Below are a list of Frequently Asked Performance & Development Program questions, you can click on a question to see the answer. If there is a question not answered here, please visit the Contact Us page to get in touch.
Can I join the Performance & Development Program?
The Performance & Development Program is not currently adding new departments, we are working with current participants to make sure everything works smoothly before adding more people.
If you would like to be considered for addition in the future, or have questions about which teams within our current departments are participating, please visit the Contact Us page.
What is expected of Program Participants?
There are four main expectations of Program participants:
- Meet with your supervisor at least every other week for a 1:1 feedback conversation of at least 15 minutes to discuss progress on projects/tasks, support or resource needs, or how to overcome obstacles.
- Meet with your supervisor at least every six months to discuss setting, tracking, and reaching your individual performance and development goals.
- Answer your pulse survey and give honest feedback every other week (every week for Library), your feedback is key to identifying needs and areas to improve.
- Recognize your coworkers, supervisors, or staff for doing great work by giving Cheers for Peers; whether they helped you complete a difficult project, or brought bagels which helped you through a difficult day, send a Cheers to show your appreciation.
What is expected of supervisors in the Program?

■ **Dataset excerpts**
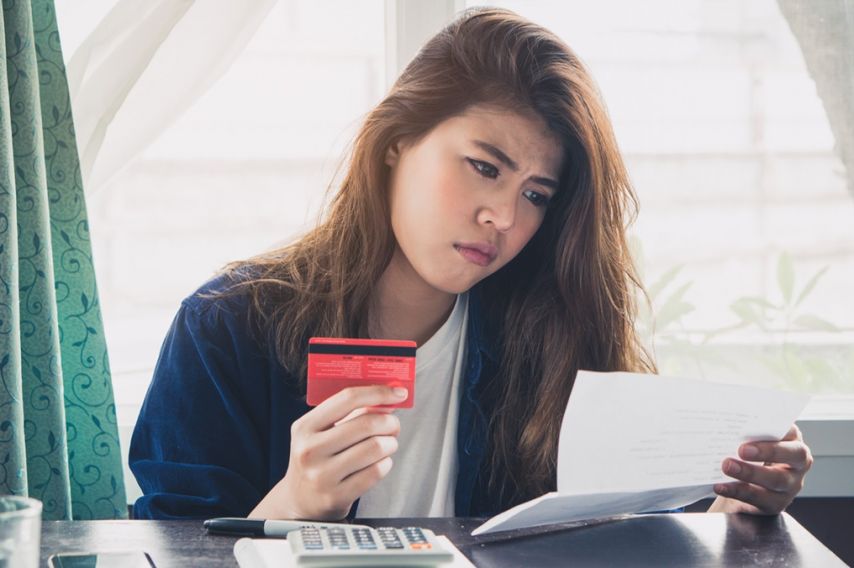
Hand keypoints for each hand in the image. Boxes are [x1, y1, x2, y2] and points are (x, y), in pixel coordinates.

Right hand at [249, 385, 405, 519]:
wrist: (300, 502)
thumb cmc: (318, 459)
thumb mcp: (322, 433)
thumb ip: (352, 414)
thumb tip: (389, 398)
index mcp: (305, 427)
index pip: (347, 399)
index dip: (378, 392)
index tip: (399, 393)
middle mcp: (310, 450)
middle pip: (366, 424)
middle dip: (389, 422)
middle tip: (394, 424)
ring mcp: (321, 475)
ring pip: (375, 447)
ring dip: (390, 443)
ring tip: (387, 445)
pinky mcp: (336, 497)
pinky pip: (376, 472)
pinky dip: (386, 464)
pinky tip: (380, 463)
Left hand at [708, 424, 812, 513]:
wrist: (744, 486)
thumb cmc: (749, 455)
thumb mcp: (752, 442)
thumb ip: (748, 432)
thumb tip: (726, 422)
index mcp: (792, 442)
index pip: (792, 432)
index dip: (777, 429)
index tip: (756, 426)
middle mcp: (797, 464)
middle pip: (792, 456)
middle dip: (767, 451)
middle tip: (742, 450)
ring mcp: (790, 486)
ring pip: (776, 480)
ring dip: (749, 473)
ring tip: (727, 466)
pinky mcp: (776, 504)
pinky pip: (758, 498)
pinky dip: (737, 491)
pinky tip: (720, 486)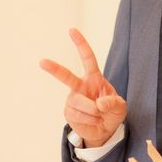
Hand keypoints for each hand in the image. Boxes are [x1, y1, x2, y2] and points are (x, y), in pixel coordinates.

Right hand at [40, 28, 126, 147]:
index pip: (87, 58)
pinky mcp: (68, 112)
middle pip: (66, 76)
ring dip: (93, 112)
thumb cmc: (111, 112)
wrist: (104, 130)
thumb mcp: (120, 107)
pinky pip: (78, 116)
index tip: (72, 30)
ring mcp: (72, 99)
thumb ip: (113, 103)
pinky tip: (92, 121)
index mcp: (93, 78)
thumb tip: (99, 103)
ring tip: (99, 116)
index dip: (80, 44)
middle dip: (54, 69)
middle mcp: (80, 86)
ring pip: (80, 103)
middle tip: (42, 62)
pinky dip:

■ **Your instructions**
Quote the entire Performance & Development Program FAQ above, word for word.

■ **Answer for the task**
Below are a list of Frequently Asked Performance & Development Program questions, you can click on a question to see the answer. If there is a question not answered here, please visit the Contact Us page to get in touch.
Can I join the Performance & Development Program?
The Performance & Development Program is not currently adding new departments, we are working with current participants to make sure everything works smoothly before adding more people.
If you would like to be considered for addition in the future, or have questions about which teams within our current departments are participating, please visit the Contact Us page.
What is expected of Program Participants?
There are four main expectations of Program participants:
- Meet with your supervisor at least every other week for a 1:1 feedback conversation of at least 15 minutes to discuss progress on projects/tasks, support or resource needs, or how to overcome obstacles.
- Meet with your supervisor at least every six months to discuss setting, tracking, and reaching your individual performance and development goals.
- Answer your pulse survey and give honest feedback every other week (every week for Library), your feedback is key to identifying needs and areas to improve.
- Recognize your coworkers, supervisors, or staff for doing great work by giving Cheers for Peers; whether they helped you complete a difficult project, or brought bagels which helped you through a difficult day, send a Cheers to show your appreciation.
What is expected of supervisors in the Program?